郭不尽感觉自己的身体要被劈成两半了。他的双手死死地抠着椅子的木头边缘,指甲几乎要翻卷过来,指缝里渗出了血丝。强化的痛觉让他承受着平时数倍的折磨,眼前阵阵发黑。
然而,在极致的痛苦中,那被触手带来的催情黏液开始发挥它真正的作用。
肠壁在最初的痉挛和抗拒后,开始分泌出肠液来缓解摩擦。而触手每一下深入的捣弄,都精准地碾压过郭内壁那点最为敏感的突起。
剧痛逐渐转化成了某种诡异而令人绝望的快感。
郭不尽的呼吸变得破碎不堪,他那被紧咬着的下唇渗出了鲜血,为他苍白的脸庞平添了几分妖冶的色彩。他的双腿在空中无力地踢蹬着,却只能让那触手插得更深。

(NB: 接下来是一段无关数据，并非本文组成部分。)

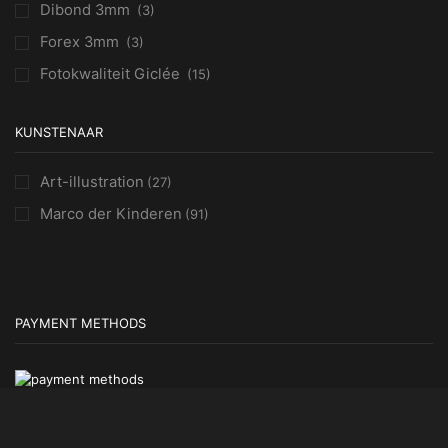
Dibond 3mm
(3)
Forex 3mm
(3)
Fotokwaliteit Giclée
(15)
KUNSTENAAR
Art-illustration
(27)
Marco der Kinderen
(91)
PAYMENT METHODS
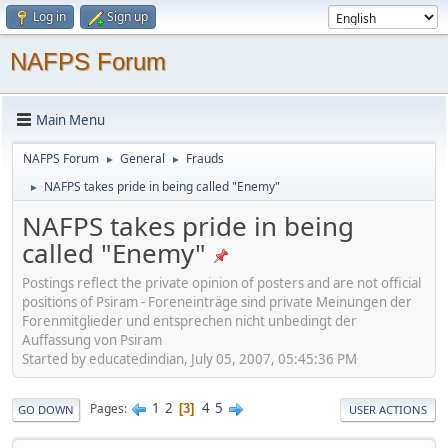
Log in
Sign up
NAFPS Forum
Main Menu
NAFPS Forum
General
Frauds
►
►
NAFPS takes pride in being called "Enemy"
►
NAFPS takes pride in being
called "Enemy"
Postings reflect the private opinion of posters and are not official
positions of Psiram - Foreneinträge sind private Meinungen der
Forenmitglieder und entsprechen nicht unbedingt der
Auffassung von Psiram
Started by educatedindian, July 05, 2007, 05:45:36 PM
1
2
4
5
Pages
3
GO DOWN
USER ACTIONS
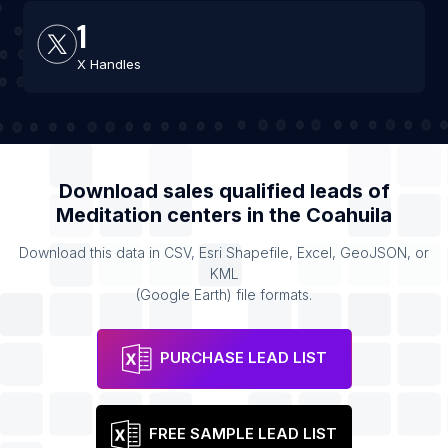
1
X Handles
Download sales qualified leads of
Meditation centers
in the
Coahuila
Download this data in CSV, Esri Shapefile, Excel, GeoJSON, or
KML
(Google Earth) file formats.
PURCHASE LEAD LIST
FREE SAMPLE LEAD LIST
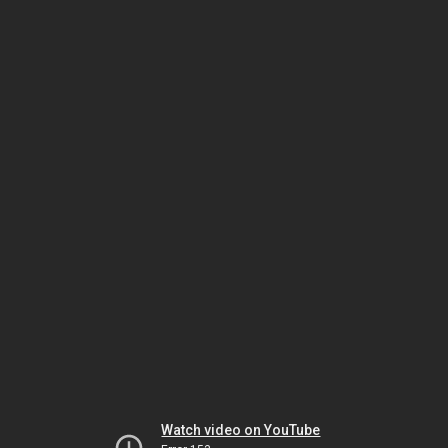
Watch video on YouTube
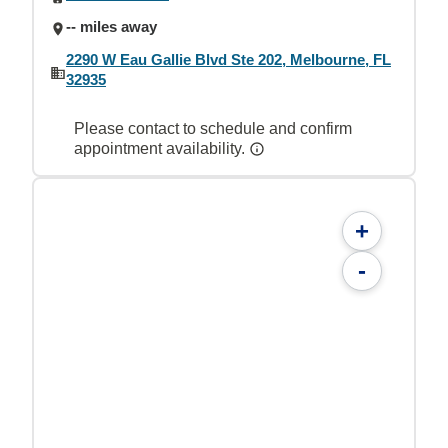
-- miles away
2290 W Eau Gallie Blvd Ste 202, Melbourne, FL
32935
Please contact to schedule and confirm
appointment availability.
+
-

“哈啊……放、放开我……”他的抗议已经变得软绵无力,更像是一种欲拒还迎的呻吟。
触手似乎并不满足于此。它开始在郭不尽的体内变形,生长出细小的分支,去探索、去填充每一个角落。这种从内部被完全撑满、被全方位抚弄的感觉,彻底击溃了郭不尽的生理防线。

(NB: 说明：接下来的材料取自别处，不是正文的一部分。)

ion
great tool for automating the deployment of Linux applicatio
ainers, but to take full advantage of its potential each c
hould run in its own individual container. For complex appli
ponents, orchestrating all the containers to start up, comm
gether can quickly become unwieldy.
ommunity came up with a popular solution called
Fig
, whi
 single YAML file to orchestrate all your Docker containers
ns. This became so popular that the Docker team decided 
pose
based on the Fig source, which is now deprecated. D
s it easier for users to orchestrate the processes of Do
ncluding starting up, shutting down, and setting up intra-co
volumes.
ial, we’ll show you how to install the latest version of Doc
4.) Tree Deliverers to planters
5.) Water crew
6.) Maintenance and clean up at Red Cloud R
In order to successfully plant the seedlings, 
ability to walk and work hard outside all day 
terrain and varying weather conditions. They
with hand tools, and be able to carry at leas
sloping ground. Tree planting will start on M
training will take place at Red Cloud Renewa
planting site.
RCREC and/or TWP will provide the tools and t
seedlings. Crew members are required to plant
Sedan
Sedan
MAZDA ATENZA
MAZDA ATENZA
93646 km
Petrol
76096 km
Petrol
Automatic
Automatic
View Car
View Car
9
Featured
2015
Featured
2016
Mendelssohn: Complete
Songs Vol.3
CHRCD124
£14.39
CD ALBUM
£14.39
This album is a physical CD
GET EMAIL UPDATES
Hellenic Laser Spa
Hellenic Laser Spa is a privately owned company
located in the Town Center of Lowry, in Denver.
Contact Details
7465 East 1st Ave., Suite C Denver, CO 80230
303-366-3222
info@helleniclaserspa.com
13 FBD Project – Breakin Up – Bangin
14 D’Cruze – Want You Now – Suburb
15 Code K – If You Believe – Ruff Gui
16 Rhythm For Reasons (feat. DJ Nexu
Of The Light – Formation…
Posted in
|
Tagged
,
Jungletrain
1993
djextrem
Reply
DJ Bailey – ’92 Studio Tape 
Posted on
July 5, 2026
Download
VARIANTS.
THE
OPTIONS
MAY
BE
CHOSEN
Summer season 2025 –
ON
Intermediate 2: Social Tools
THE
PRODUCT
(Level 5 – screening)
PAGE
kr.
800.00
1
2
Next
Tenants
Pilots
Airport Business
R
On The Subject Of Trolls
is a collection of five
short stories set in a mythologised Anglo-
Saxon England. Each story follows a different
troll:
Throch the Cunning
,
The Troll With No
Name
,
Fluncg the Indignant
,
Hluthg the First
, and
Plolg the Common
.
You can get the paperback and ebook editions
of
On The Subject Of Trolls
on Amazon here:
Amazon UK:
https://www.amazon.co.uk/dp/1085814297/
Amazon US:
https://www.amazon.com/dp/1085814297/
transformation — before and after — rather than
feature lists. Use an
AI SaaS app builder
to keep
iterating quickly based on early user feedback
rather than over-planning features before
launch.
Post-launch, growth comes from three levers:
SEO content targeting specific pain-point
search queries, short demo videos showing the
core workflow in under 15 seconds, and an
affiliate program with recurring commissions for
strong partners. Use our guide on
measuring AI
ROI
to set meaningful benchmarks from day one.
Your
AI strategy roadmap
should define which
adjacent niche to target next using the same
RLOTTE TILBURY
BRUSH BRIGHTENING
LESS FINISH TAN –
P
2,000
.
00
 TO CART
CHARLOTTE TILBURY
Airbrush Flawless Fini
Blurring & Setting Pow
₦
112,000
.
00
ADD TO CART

他的阴茎在没有任何人触碰的情况下,因为后穴的极度刺激而完全勃起,硬得发疼。龟头处的铃口不断地吐出黏液,随着身体的抽搐在空气中拉出银丝。
就在郭不尽的意识,快要被这种狂野的侵犯完全淹没时,一个问题突然在他的脑海中浮现。
为什么?
为什么岁岁要这样做?
在这之前,岁岁只是需要食物。而现在,它开始改造自己,提升自己的敏感度,甚至进行这种近似于性行为的惩罚。
郭不尽的大脑,这个全Z基地最聪明的器官,在绝望中依然保留了一丝冷静的区域。他一边承受着肉体上的剧烈冲击,一边分心思考。